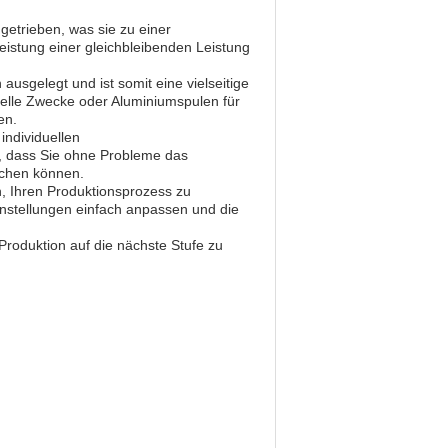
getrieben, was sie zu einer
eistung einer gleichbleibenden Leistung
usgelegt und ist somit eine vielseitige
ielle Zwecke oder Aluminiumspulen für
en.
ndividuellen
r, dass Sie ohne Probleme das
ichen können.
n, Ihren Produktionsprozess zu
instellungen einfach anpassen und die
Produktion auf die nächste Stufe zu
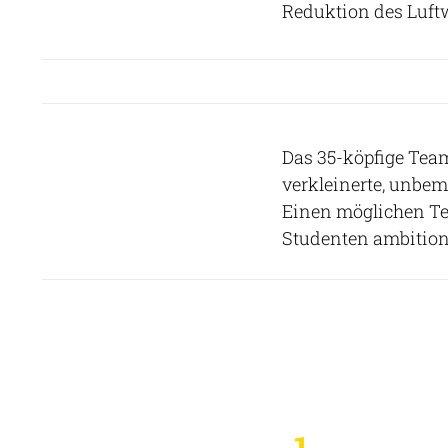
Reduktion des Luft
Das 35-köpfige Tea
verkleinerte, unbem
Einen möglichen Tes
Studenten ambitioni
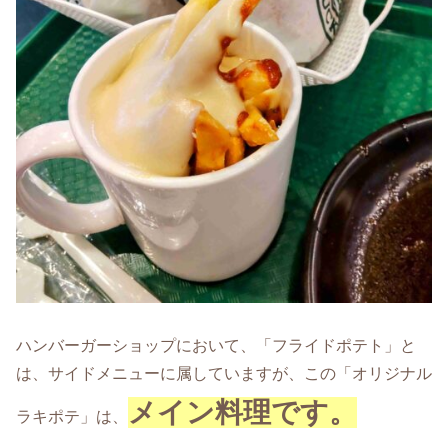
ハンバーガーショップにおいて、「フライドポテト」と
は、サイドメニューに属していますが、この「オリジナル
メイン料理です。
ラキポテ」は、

----------------------------------------

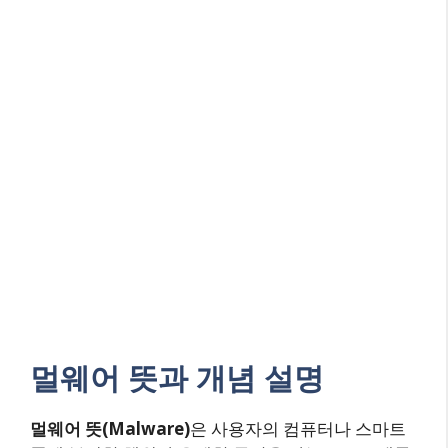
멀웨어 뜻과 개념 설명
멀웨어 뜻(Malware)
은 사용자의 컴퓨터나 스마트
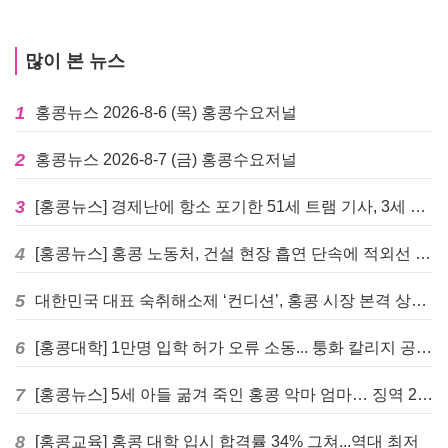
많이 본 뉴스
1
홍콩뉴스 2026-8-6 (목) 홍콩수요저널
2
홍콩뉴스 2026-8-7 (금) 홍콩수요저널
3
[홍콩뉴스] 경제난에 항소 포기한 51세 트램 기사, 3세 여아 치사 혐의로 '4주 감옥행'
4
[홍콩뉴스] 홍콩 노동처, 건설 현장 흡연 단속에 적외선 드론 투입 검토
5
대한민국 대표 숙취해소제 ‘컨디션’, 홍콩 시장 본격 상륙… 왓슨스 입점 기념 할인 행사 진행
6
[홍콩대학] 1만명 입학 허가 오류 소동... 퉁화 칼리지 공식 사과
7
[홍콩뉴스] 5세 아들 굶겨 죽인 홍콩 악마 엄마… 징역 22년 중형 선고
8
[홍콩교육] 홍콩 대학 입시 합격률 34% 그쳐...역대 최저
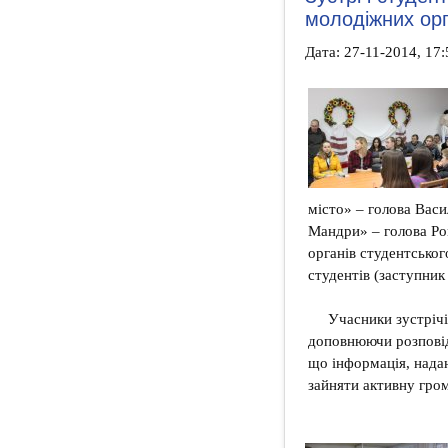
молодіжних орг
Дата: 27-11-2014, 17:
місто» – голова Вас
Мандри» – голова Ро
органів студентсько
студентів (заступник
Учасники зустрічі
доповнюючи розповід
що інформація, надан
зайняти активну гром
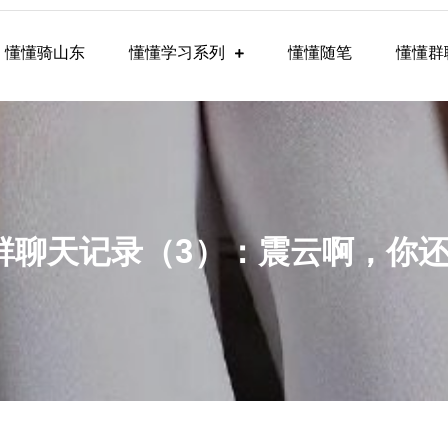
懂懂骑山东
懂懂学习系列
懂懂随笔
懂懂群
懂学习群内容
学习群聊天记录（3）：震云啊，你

----------------------------------------

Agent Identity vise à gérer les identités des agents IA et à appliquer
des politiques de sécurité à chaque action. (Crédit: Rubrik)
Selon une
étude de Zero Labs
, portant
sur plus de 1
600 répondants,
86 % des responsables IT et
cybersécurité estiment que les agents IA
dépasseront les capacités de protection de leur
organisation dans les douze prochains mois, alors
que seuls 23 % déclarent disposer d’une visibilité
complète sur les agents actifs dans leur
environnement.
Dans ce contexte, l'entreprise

----------------------------------------

What the exercise asks =
In the listing above, find the line with "getrieben, was sie zu einer" and the line with "instellungen einfach anpassen und die", then print exactly those lines and every line between them.

Result of the task =
getrieben, was sie zu einer
eistung einer gleichbleibenden Leistung
usgelegt und ist somit eine vielseitige
ielle Zwecke oder Aluminiumspulen für
en.
ndividuellen
r, dass Sie ohne Probleme das
ichen können.
n, Ihren Produktionsprozess zu
instellungen einfach anpassen und die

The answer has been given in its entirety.